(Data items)
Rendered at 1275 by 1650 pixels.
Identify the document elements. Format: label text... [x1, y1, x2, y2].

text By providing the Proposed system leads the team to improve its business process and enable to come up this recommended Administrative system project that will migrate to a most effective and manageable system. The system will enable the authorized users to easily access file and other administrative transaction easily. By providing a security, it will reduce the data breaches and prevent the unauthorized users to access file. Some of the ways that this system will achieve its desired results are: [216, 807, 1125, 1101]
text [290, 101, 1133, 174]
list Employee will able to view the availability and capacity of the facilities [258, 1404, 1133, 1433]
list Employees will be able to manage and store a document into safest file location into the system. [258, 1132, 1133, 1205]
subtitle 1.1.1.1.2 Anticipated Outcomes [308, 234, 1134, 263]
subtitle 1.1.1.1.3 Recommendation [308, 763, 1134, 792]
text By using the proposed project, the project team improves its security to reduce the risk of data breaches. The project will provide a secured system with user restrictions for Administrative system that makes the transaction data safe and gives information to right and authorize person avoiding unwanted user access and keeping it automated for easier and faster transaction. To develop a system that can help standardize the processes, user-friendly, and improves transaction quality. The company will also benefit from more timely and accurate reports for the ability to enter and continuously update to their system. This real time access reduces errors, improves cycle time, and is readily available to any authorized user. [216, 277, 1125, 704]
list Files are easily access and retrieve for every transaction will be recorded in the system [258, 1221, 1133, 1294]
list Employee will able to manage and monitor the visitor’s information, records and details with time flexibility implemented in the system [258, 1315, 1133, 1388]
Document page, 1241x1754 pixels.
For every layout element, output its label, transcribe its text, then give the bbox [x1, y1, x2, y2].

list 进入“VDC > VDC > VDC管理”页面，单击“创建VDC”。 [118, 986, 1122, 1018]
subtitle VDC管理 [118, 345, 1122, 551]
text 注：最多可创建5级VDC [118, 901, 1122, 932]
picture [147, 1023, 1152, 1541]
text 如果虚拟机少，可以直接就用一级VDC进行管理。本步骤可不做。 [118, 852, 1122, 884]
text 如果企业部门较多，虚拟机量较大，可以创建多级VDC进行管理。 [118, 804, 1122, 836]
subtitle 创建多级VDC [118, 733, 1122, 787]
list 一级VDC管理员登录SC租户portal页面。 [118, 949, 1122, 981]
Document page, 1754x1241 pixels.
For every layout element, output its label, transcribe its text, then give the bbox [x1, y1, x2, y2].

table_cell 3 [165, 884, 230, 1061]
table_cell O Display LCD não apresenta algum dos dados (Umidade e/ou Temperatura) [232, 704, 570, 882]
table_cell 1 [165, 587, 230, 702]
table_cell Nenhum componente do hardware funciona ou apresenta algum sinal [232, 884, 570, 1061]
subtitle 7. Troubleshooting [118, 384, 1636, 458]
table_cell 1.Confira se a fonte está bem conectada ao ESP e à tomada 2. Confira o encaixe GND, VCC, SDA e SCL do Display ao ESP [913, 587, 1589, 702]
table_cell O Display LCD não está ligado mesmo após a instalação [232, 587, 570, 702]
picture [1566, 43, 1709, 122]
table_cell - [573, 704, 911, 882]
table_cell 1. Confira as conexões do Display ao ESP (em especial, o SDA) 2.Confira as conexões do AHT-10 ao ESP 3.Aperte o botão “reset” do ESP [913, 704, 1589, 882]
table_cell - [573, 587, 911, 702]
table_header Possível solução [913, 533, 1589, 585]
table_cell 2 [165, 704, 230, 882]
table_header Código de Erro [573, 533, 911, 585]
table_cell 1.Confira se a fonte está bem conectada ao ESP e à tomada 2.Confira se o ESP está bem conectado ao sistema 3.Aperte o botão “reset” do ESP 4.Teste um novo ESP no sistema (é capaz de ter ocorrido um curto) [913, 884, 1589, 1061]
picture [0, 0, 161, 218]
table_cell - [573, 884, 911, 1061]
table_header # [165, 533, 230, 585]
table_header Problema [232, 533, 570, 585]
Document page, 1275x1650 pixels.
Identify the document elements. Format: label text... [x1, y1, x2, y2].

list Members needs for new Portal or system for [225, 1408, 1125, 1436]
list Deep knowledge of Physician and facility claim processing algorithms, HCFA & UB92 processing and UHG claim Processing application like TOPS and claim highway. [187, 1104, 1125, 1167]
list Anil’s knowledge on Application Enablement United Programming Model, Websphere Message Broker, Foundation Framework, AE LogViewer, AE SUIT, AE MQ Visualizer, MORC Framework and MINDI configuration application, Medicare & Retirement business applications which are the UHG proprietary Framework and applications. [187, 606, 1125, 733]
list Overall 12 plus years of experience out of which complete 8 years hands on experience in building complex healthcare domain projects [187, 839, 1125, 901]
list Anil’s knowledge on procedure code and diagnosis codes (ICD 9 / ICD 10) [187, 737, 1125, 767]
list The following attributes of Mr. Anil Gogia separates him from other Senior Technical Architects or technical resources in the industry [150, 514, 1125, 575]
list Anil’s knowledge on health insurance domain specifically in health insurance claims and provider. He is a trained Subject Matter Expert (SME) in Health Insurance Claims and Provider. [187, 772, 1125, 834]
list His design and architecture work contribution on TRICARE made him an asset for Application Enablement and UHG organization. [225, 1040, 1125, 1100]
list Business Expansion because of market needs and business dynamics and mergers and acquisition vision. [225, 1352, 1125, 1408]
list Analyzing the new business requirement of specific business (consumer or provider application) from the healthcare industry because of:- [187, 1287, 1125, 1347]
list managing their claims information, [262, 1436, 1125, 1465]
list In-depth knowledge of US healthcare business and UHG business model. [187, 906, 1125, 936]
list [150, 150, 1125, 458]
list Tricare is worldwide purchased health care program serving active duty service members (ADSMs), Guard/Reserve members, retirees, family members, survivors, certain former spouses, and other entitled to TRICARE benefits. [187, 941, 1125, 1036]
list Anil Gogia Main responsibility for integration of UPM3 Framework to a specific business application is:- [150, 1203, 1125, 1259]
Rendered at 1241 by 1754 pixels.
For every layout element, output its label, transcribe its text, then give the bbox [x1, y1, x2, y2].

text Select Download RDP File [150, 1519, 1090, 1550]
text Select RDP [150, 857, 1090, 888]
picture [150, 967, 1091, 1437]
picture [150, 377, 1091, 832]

Problem to work on: Write each record above out again exactly as it reads.

Solution below:
Rendered at 1275 by 1650 pixels.
Identify the document elements. Format: label text... [x1, y1, x2, y2].

text By providing the Proposed system leads the team to improve its business process and enable to come up this recommended Administrative system project that will migrate to a most effective and manageable system. The system will enable the authorized users to easily access file and other administrative transaction easily. By providing a security, it will reduce the data breaches and prevent the unauthorized users to access file. Some of the ways that this system will achieve its desired results are: [216, 807, 1125, 1101]
text [290, 101, 1133, 174]
list Employee will able to view the availability and capacity of the facilities [258, 1404, 1133, 1433]
list Employees will be able to manage and store a document into safest file location into the system. [258, 1132, 1133, 1205]
subtitle 1.1.1.1.2 Anticipated Outcomes [308, 234, 1134, 263]
subtitle 1.1.1.1.3 Recommendation [308, 763, 1134, 792]
text By using the proposed project, the project team improves its security to reduce the risk of data breaches. The project will provide a secured system with user restrictions for Administrative system that makes the transaction data safe and gives information to right and authorize person avoiding unwanted user access and keeping it automated for easier and faster transaction. To develop a system that can help standardize the processes, user-friendly, and improves transaction quality. The company will also benefit from more timely and accurate reports for the ability to enter and continuously update to their system. This real time access reduces errors, improves cycle time, and is readily available to any authorized user. [216, 277, 1125, 704]
list Files are easily access and retrieve for every transaction will be recorded in the system [258, 1221, 1133, 1294]
list Employee will able to manage and monitor the visitor’s information, records and details with time flexibility implemented in the system [258, 1315, 1133, 1388]
Document page, 1241x1754 pixels.
For every layout element, output its label, transcribe its text, then give the bbox [x1, y1, x2, y2].

list 进入“VDC > VDC > VDC管理”页面，单击“创建VDC”。 [118, 986, 1122, 1018]
subtitle VDC管理 [118, 345, 1122, 551]
text 注：最多可创建5级VDC [118, 901, 1122, 932]
picture [147, 1023, 1152, 1541]
text 如果虚拟机少，可以直接就用一级VDC进行管理。本步骤可不做。 [118, 852, 1122, 884]
text 如果企业部门较多，虚拟机量较大，可以创建多级VDC进行管理。 [118, 804, 1122, 836]
subtitle 创建多级VDC [118, 733, 1122, 787]
list 一级VDC管理员登录SC租户portal页面。 [118, 949, 1122, 981]
Document page, 1754x1241 pixels.
For every layout element, output its label, transcribe its text, then give the bbox [x1, y1, x2, y2].

table_cell 3 [165, 884, 230, 1061]
table_cell O Display LCD não apresenta algum dos dados (Umidade e/ou Temperatura) [232, 704, 570, 882]
table_cell 1 [165, 587, 230, 702]
table_cell Nenhum componente do hardware funciona ou apresenta algum sinal [232, 884, 570, 1061]
subtitle 7. Troubleshooting [118, 384, 1636, 458]
table_cell 1.Confira se a fonte está bem conectada ao ESP e à tomada 2. Confira o encaixe GND, VCC, SDA e SCL do Display ao ESP [913, 587, 1589, 702]
table_cell O Display LCD não está ligado mesmo após a instalação [232, 587, 570, 702]
picture [1566, 43, 1709, 122]
table_cell - [573, 704, 911, 882]
table_cell 1. Confira as conexões do Display ao ESP (em especial, o SDA) 2.Confira as conexões do AHT-10 ao ESP 3.Aperte o botão “reset” do ESP [913, 704, 1589, 882]
table_cell - [573, 587, 911, 702]
table_header Possível solução [913, 533, 1589, 585]
table_cell 2 [165, 704, 230, 882]
table_header Código de Erro [573, 533, 911, 585]
table_cell 1.Confira se a fonte está bem conectada ao ESP e à tomada 2.Confira se o ESP está bem conectado ao sistema 3.Aperte o botão “reset” do ESP 4.Teste um novo ESP no sistema (é capaz de ter ocorrido um curto) [913, 884, 1589, 1061]
picture [0, 0, 161, 218]
table_cell - [573, 884, 911, 1061]
table_header # [165, 533, 230, 585]
table_header Problema [232, 533, 570, 585]
Document page, 1275x1650 pixels.
Identify the document elements. Format: label text... [x1, y1, x2, y2].

list Members needs for new Portal or system for [225, 1408, 1125, 1436]
list Deep knowledge of Physician and facility claim processing algorithms, HCFA & UB92 processing and UHG claim Processing application like TOPS and claim highway. [187, 1104, 1125, 1167]
list Anil’s knowledge on Application Enablement United Programming Model, Websphere Message Broker, Foundation Framework, AE LogViewer, AE SUIT, AE MQ Visualizer, MORC Framework and MINDI configuration application, Medicare & Retirement business applications which are the UHG proprietary Framework and applications. [187, 606, 1125, 733]
list Overall 12 plus years of experience out of which complete 8 years hands on experience in building complex healthcare domain projects [187, 839, 1125, 901]
list Anil’s knowledge on procedure code and diagnosis codes (ICD 9 / ICD 10) [187, 737, 1125, 767]
list The following attributes of Mr. Anil Gogia separates him from other Senior Technical Architects or technical resources in the industry [150, 514, 1125, 575]
list Anil’s knowledge on health insurance domain specifically in health insurance claims and provider. He is a trained Subject Matter Expert (SME) in Health Insurance Claims and Provider. [187, 772, 1125, 834]
list His design and architecture work contribution on TRICARE made him an asset for Application Enablement and UHG organization. [225, 1040, 1125, 1100]
list Business Expansion because of market needs and business dynamics and mergers and acquisition vision. [225, 1352, 1125, 1408]
list Analyzing the new business requirement of specific business (consumer or provider application) from the healthcare industry because of:- [187, 1287, 1125, 1347]
list managing their claims information, [262, 1436, 1125, 1465]
list In-depth knowledge of US healthcare business and UHG business model. [187, 906, 1125, 936]
list [150, 150, 1125, 458]
list Tricare is worldwide purchased health care program serving active duty service members (ADSMs), Guard/Reserve members, retirees, family members, survivors, certain former spouses, and other entitled to TRICARE benefits. [187, 941, 1125, 1036]
list Anil Gogia Main responsibility for integration of UPM3 Framework to a specific business application is:- [150, 1203, 1125, 1259]
Rendered at 1241 by 1754 pixels.
For every layout element, output its label, transcribe its text, then give the bbox [x1, y1, x2, y2].

text Select Download RDP File [150, 1519, 1090, 1550]
text Select RDP [150, 857, 1090, 888]
picture [150, 967, 1091, 1437]
picture [150, 377, 1091, 832]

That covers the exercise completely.